Delivery of optimal amounts of brain-derived neurotrophic factor (BDNF) to regions of the brain affected by neurodegenerative diseases is a daunting task. Using natural products with neuroprotective properties, such as green tea polyphenols, would be a highly useful complementary approach for inexpensive long-term treatment of these diseases. In this study, we used PC12(TrkB) cells which ectopically express TrkB, a high affinity receptor for BDNF. They differentiate and induce neurite outgrowth in response to BDNF. Using this model, we show for the first time that treatment with extremely low concentrations (<0.1 μg/ml) of unfractionated green tea polyphenols (GTPP) and low concentrations (<0.5 μM) of their active ingredient, epigallocatechin-3-gallate (EGCG), potentiated the neuritogenic ability of a low concentration (2 ng/ml) of BDNF. A synergistic interaction was observed between GTPP constituents, where epigallocatechin and epicatechin, both individually lacking this activity, promoted the action of EGCG. GTPP-induced potentiation of BDNF action required the cell-surface associated 67 kDa laminin receptor (67LR) to which EGCG binds with high affinity. A cell-permeable catalase abolished GTPP/EGCG-induced potentiation of BDNF action, suggesting the possible involvement of H2O2 in the potentiation. Consistently, exogenous sublethal concentrations of H2O2, added as a bolus dose (5 μM) or more effectively through a steady-state generation (1 μM), potentiated BDNF action. Collectively, these results suggest that EGCG, dependent on 67 LR and H2O2, potentiates the neuritogenic action of BDNF. Intriguingly, this effect requires only submicromolar concentrations of EGCG. This is significant as extremely low concentrations of polyphenols are believed to reach the brain after drinking green tea.

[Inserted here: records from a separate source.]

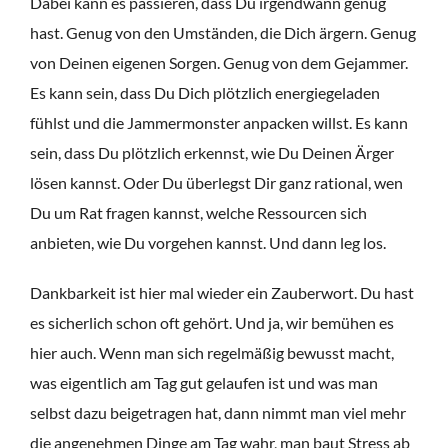
Dabei kann es passieren, dass Du irgendwann genug
hast. Genug von den Umständen, die Dich ärgern. Genug
von Deinen eigenen Sorgen. Genug von dem Gejammer.
Es kann sein, dass Du Dich plötzlich energiegeladen
fühlst und die Jammermonster anpacken willst. Es kann
sein, dass Du plötzlich erkennst, wie Du Deinen Ärger
lösen kannst. Oder Du überlegst Dir ganz rational, wen
Du um Rat fragen kannst, welche Ressourcen sich
anbieten, wie Du vorgehen kannst. Und dann leg los.
Dankbarkeit ist hier mal wieder ein Zauberwort. Du hast
es sicherlich schon oft gehört. Und ja, wir bemühen es
hier auch. Wenn man sich regelmäßig bewusst macht,
was eigentlich am Tag gut gelaufen ist und was man
selbst dazu beigetragen hat, dann nimmt man viel mehr
die angenehmen Dinge am Tag wahr, man baut Stress ab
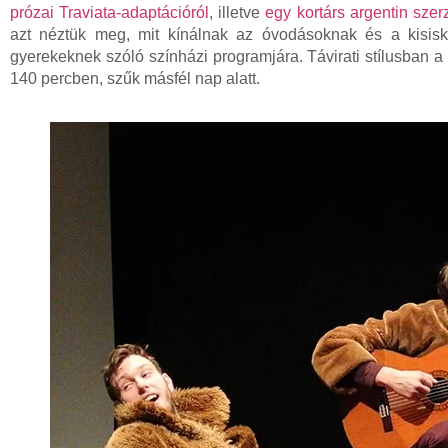
prózai Traviata-adaptációról
, illetve
egy kortárs argentin szer
azt néztük meg, mit kínálnak az óvodásoknak és a kisisko
gyerekeknek szóló színházi programjára. Távirati stílusban a 
140 percben, szűk másfél nap alatt.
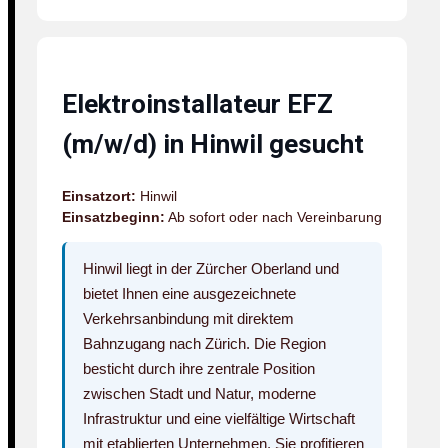
Elektroinstallateur EFZ
(m/w/d) in Hinwil gesucht
Einsatzort:
Hinwil
Einsatzbeginn:
Ab sofort oder nach Vereinbarung
Hinwil liegt in der Zürcher Oberland und
bietet Ihnen eine ausgezeichnete
Verkehrsanbindung mit direktem
Bahnzugang nach Zürich. Die Region
besticht durch ihre zentrale Position
zwischen Stadt und Natur, moderne
Infrastruktur und eine vielfältige Wirtschaft
mit etablierten Unternehmen. Sie profitieren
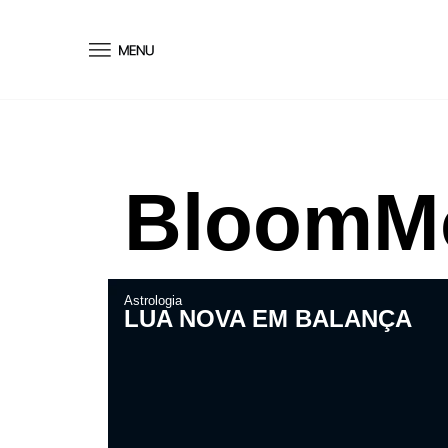
conteúdo
BloomM
Astrologia
LUA NOVA EM BALANÇA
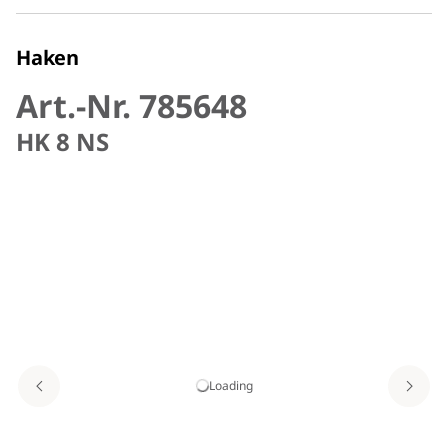
Haken
Art.-Nr. 785648
HK 8 NS
Loading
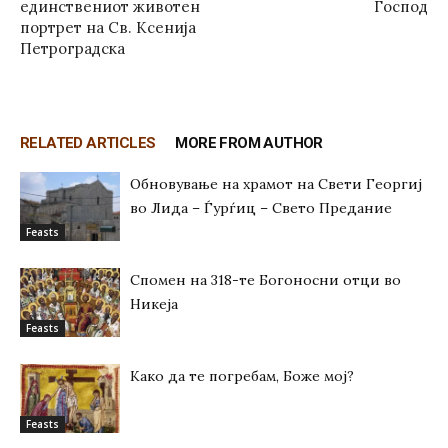
единствениот животен
Господ
портрет на Св. Ксенија
Петроградска
RELATED ARTICLES
MORE FROM AUTHOR
Обновување на храмот на Свети Георгиј
во Лида – Ѓурѓиц – Свето Предание
Feasts
Спомен на 318-те Богоносни отци во
Никеја
Feasts
Како да те погребам, Боже мој?
Feasts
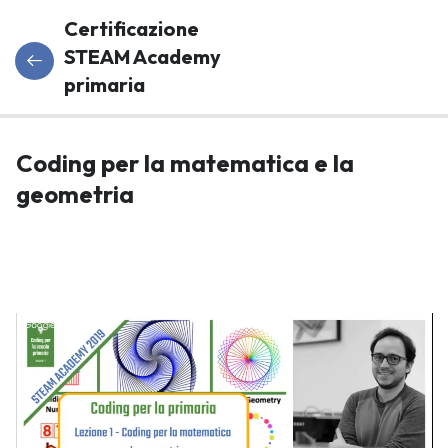
Certificazione
STEAM Academy
primaria
Coding
5
Coding per la matematica e la
Per La
geometria
Primaria
(5h)
Coding per
la
matematica
e la
geometria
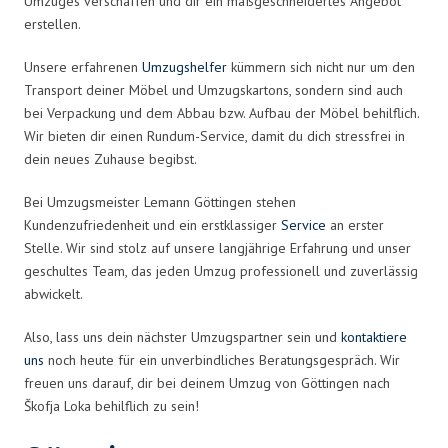
Umzuges verschaffen und dir ein maßgeschneidertes Angebot
erstellen.
Unsere erfahrenen
Umzugshelfer
kümmern sich nicht nur um den
Transport deiner Möbel und Umzugskartons, sondern sind auch
bei Verpackung und dem Abbau bzw. Aufbau der Möbel behilflich.
Wir bieten dir einen Rundum-Service, damit du dich stressfrei in
dein neues Zuhause begibst.
Bei Umzugsmeister Lemann Göttingen stehen
Kundenzufriedenheit und ein erstklassiger
Service
an erster
Stelle. Wir sind stolz auf unsere langjährige Erfahrung und unser
geschultes Team, das jeden Umzug professionell und zuverlässig
abwickelt.
Also, lass uns dein nächster Umzugspartner sein und
kontaktiere
uns
noch heute für ein unverbindliches Beratungsgespräch. Wir
freuen uns darauf, dir bei deinem Umzug von Göttingen nach
Škofja Loka behilflich zu sein!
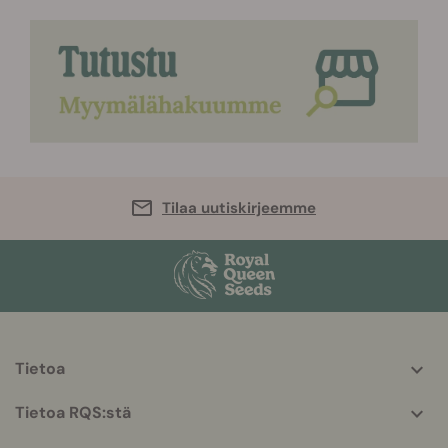
Tilaa uutiskirjeemme
Tietoa
More
helpful
Tietoa RQS:stä
info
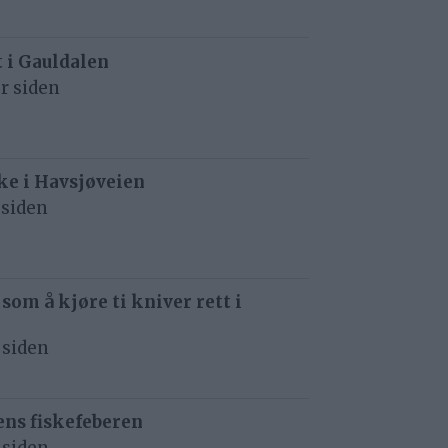
t i Gauldalen
r siden
e i Havsjøveien
 siden
 som å kjøre ti kniver rett i
 siden
ens fiskefeberen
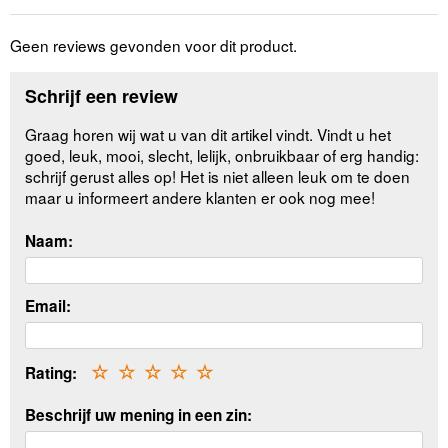
Geen reviews gevonden voor dit product.
Schrijf een review
Graag horen wij wat u van dit artikel vindt. Vindt u het
goed, leuk, mooi, slecht, lelijk, onbruikbaar of erg handig:
schrijf gerust alles op! Het is niet alleen leuk om te doen
maar u informeert andere klanten er ook nog mee!
Naam:
Email:
Rating:
☆
☆
☆
☆
☆
Beschrijf uw mening in een zin:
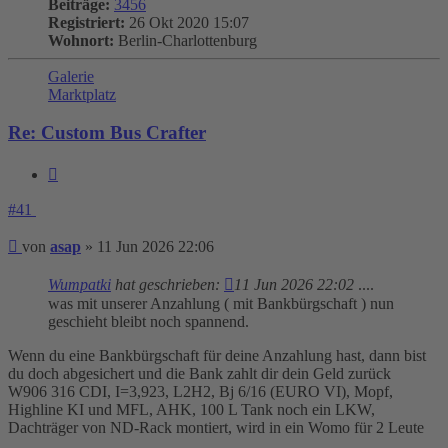
Beiträge:
3456
Registriert:
26 Okt 2020 15:07
Wohnort:
Berlin-Charlottenburg
Galerie
Marktplatz
Re: Custom Bus Crafter
Zitieren
#41
Beitrag
von
asap
»
11 Jun 2026 22:06
Wumpatki
hat geschrieben:
11 Jun 2026 22:02
....
was mit unserer Anzahlung ( mit Bankbürgschaft ) nun
geschieht bleibt noch spannend.
Wenn du eine Bankbürgschaft für deine Anzahlung hast, dann bist
du doch abgesichert und die Bank zahlt dir dein Geld zurück
W906 316 CDI, I=3,923, L2H2, Bj 6/16 (EURO VI), Mopf,
Highline KI und MFL, AHK, 100 L Tank noch ein LKW,
Dachträger von ND-Rack montiert, wird in ein Womo für 2 Leute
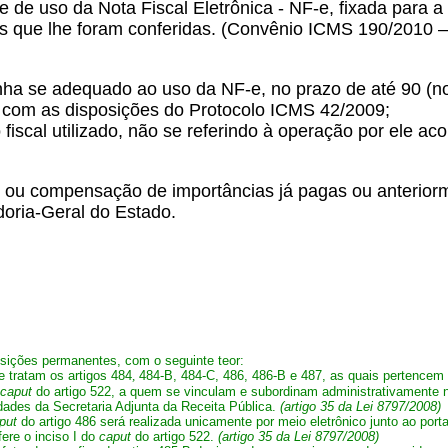
dade de uso da Nota Fiscal Eletrônica - NF-e, fixada par
s que lhe foram conferidas. (Convênio ICMS 190/2010 – 
enha se adequado ao uso da NF-e, no prazo de até 90 (nov
a com as disposições do Protocolo ICMS 42/2009;
fiscal utilizado, não se referindo à operação por ele a
ição ou compensação de importâncias já pagas ou anteri
doria-Geral do Estado.
osições permanentes, com o seguinte teor:
e tratam os artigos 484
,
484-B, 484-C, 486, 486-B e 487, as quais pertencem e
caput
do artigo 522, a quem se vinculam e subordinam administrativamente na
idades da Secretaria Adjunta da Receita Pública.
(artigo 35 da Lei 8797/2008)
put
do artigo 486 será realizada unicamente por meio eletrônico junto ao porta
ere o inciso I do
caput
do artigo 522.
(artigo 35 da Lei 8797/2008)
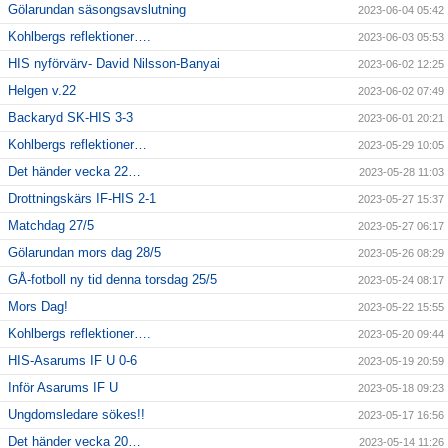
Gölarundan säsongsavslutning
2023-06-04 05:42
Kohlbergs reflektioner….
2023-06-03 05:53
HIS nyförvärv- David Nilsson-Banyai
2023-06-02 12:25
Helgen v.22
2023-06-02 07:49
Backaryd SK-HIS 3-3
2023-06-01 20:21
Kohlbergs reflektioner…
2023-05-29 10:05
Det händer vecka 22…
2023-05-28 11:03
Drottningskärs IF-HIS 2-1
2023-05-27 15:37
Matchdag 27/5
2023-05-27 06:17
Gölarundan mors dag 28/5
2023-05-26 08:29
GÅ-fotboll ny tid denna torsdag 25/5
2023-05-24 08:17
Mors Dag!
2023-05-22 15:55
Kohlbergs reflektioner….
2023-05-20 09:44
HIS-Asarums IF U 0-6
2023-05-19 20:59
Inför Asarums IF U
2023-05-18 09:23
Ungdomsledare sökes!!
2023-05-17 16:56
Det händer vecka 20…
2023-05-14 11:26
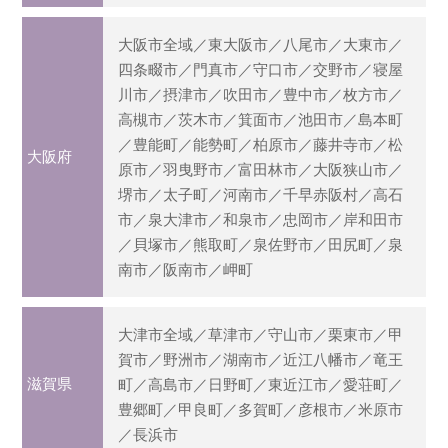
大阪市全域／東大阪市／八尾市／大東市／
四条畷市／門真市／守口市／交野市／寝屋
川市／摂津市／吹田市／豊中市／枚方市／
高槻市／茨木市／箕面市／池田市／島本町
／豊能町／能勢町／柏原市／藤井寺市／松
大阪府
原市／羽曳野市／富田林市／大阪狭山市／
堺市／太子町／河南市／千早赤阪村／高石
市／泉大津市／和泉市／忠岡市／岸和田市
／貝塚市／熊取町／泉佐野市／田尻町／泉
南市／阪南市／岬町
大津市全域／草津市／守山市／栗東市／甲
賀市／野洲市／湖南市／近江八幡市／竜王
滋賀県
町／高島市／日野町／東近江市／愛荘町／
豊郷町／甲良町／多賀町／彦根市／米原市
／長浜市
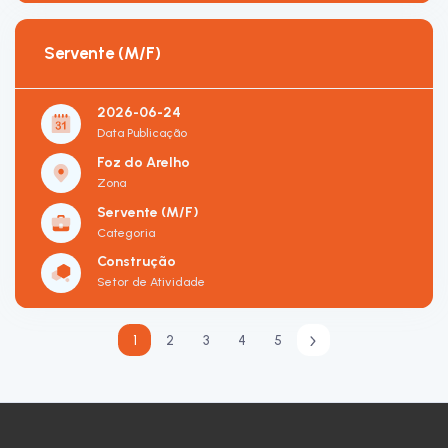
Servente (M/F)
2026-06-24
Data Publicação
Foz do Arelho
Zona
Servente (M/F)
Categoria
Construção
Setor de Atividade
1
2
3
4
5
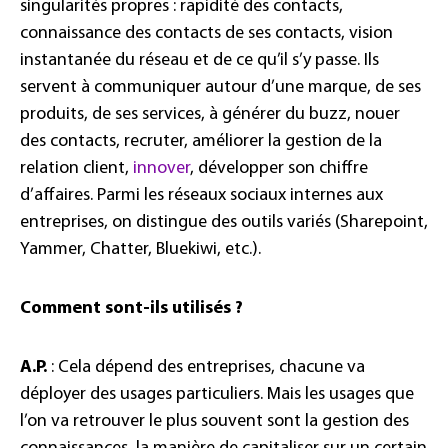
singularités propres : rapidité des contacts,
connaissance des contacts de ses contacts, vision
instantanée du réseau et de ce qu’il s’y passe. Ils
servent à communiquer autour d’une marque, de ses
produits, de ses services, à générer du buzz, nouer
des contacts, recruter, améliorer la gestion de la
relation client,
innover
, développer son chiffre
d’affaires. Parmi les réseaux sociaux internes aux
entreprises, on distingue des outils variés (Sharepoint,
Yammer, Chatter, Bluekiwi, etc.).
Comment sont-ils utilisés ?
A.P.
: Cela dépend des entreprises, chacune va
déployer des usages particuliers. Mais les usages que
l’on va retrouver le plus souvent sont la gestion des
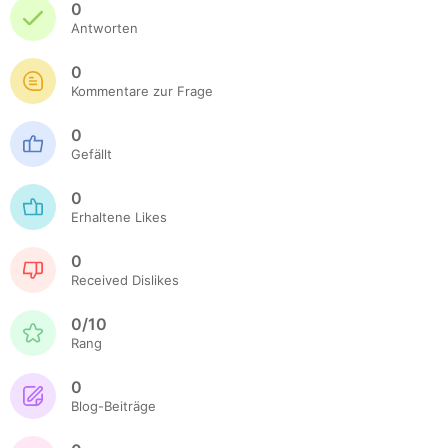
0
Antworten
0
Kommentare zur Frage
0
Gefällt
0
Erhaltene Likes
0
Received Dislikes
0/10
Rang
0
Blog-Beiträge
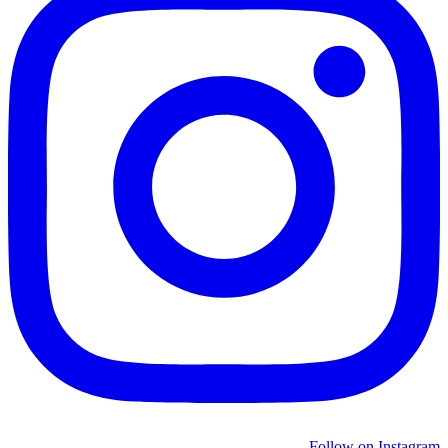
Follow on Instagram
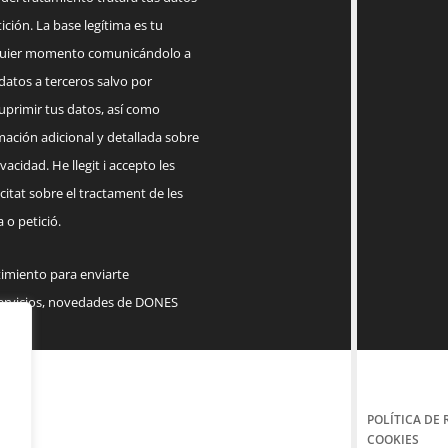
ición. La base legítima es tu
lquier momento comunicándolo a
datos a terceros salvo por
suprimir tus datos, así como
mación adicional y detallada sobre
acidad. He llegit i accepto les
citat sobre el tractament de les
 o petició.
timiento para enviarte
servicios, novedades de DONES
POLÍTICA DE 
COOKIES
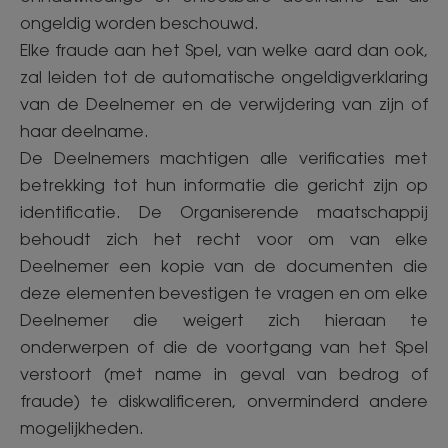
ongeldig worden beschouwd.
Elke fraude aan het Spel, van welke aard dan ook,
zal leiden tot de automatische ongeldigverklaring
van de Deelnemer en de verwijdering van zijn of
haar deelname.
De Deelnemers machtigen alle verificaties met
betrekking tot hun informatie die gericht zijn op
identificatie. De Organiserende maatschappij
behoudt zich het recht voor om van elke
Deelnemer een kopie van de documenten die
deze elementen bevestigen te vragen en om elke
Deelnemer die weigert zich hieraan te
onderwerpen of die de voortgang van het Spel
verstoort (met name in geval van bedrog of
fraude) te diskwalificeren, onverminderd andere
mogelijkheden.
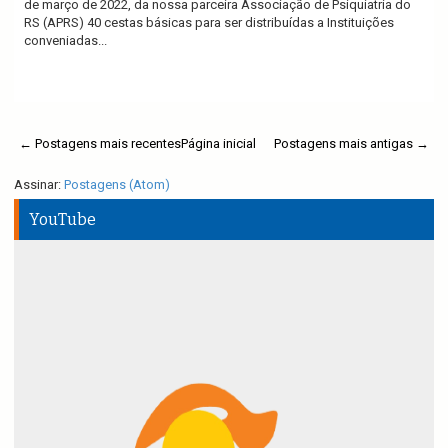
de março de 2022, da nossa parceira Associação de Psiquiatria do
RS (APRS) 40 cestas básicas para ser distribuídas a Instituições
conveniadas...
Ler mais
← Postagens mais recentes
Página inicial
Postagens mais antigas →
Assinar:
Postagens (Atom)
YouTube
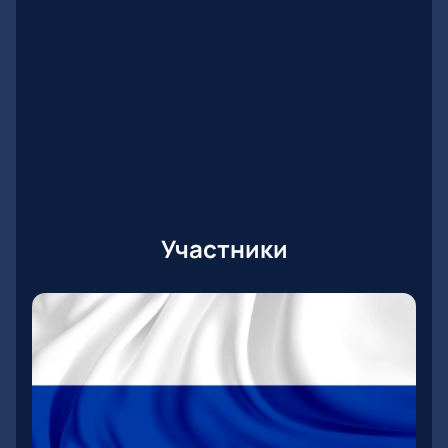
Участники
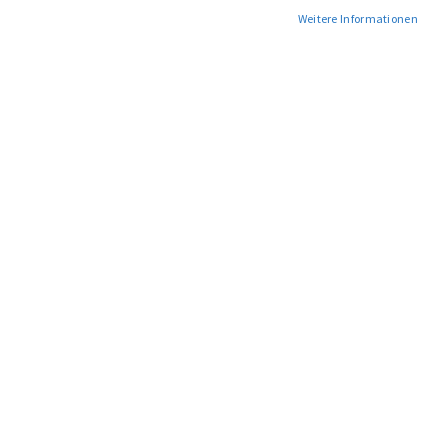
Weitere Informationen
HOW TO TECHNO - VON
BEHRINGER FLOW 8 - DAS
DER IDEE ZUM TRACK
AUSFÜHRLICHE
PRAXISTRAINING
65,00 €
39,00 €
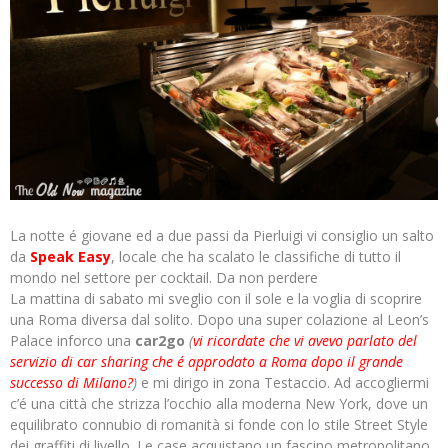
La notte é giovane ed a due passi da Pierluigi vi consiglio un salto
da
Speak Easy
, locale che ha scalato le classifiche di tutto il
mondo nel settore per cocktail. Da non perdere
La mattina di sabato mi sveglio con il sole e la voglia di scoprire
una Roma diversa dal solito. Dopo una super colazione al Leon’s
Palace inforco una
car2go
(
vi ricordate che vi avevo parlato del
servizio di car sharing che é approdato a Roma dopo il grande
successo di Milano?
)
e mi dirigo in zona Testaccio. Ad accogliermi
c’é una città che strizza l’occhio alla moderna New York, dove un
equilibrato connubio di romanità si fonde con lo stile Street Style
dei graffiti di livello. Le case acquistano un fascino metropolitano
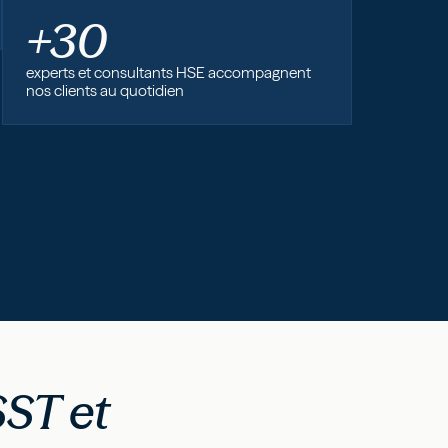
+30
experts et consultants HSE accompagnent
nos clients au quotidien
SST et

将足够量的脑源性神经营养因子(BDNF)递送到受神经退行性疾病影响的大脑区域是一项艰巨的任务。使用具有神经保护特性的天然产物,如绿茶多酚,将是一种非常有用的补充方法,可以廉价地长期治疗这些疾病。在这项研究中,我们使用了 PC12(TrkB)细胞,这些细胞异位表达 TrkB,这是 BDNF 的高亲和力受体。它们分化并响应 BDNF 诱导神经突生长。使用这种模型,我们首次表明,极低浓度(<0.1μg/ml)的未分级绿茶多酚(GTPP)和其有效成分表没食子儿茶素-3-没食子酸酯(EGCG)的低浓度(<0.5μM)处理增强了低浓度(2ng/ml)BDNF 的神经突生成能力。观察到 GTPP 成分之间存在协同相互作用,其中表没食子儿茶素和表儿茶素单独缺乏这种活性,但促进了 EGCG 的作用。GTPP 诱导的 BDNF 作用增强需要细胞表面相关的 67kDa 层粘连蛋白受体(67LR),EGCG 与该受体具有高亲和力结合。细胞通透性过氧化氢酶消除了 GTPP/EGCG 诱导的 BDNF 作用增强,表明 H2O2 可能参与了增强作用。一致地,外源性亚致死浓度的 H2O2,作为单次剂量(5μM)添加,或通过稳态产生(1μM)更有效地添加,增强了 BDNF 的作用。总的来说,这些结果表明 EGCG 依赖于 67LR 和 H2O2 增强 BDNF 的神经突生成作用。有趣的是,这种作用只需要亚毫摩尔浓度的 EGCG。这很重要,因为饮用绿茶后,相信极少量的多酚可以到达大脑。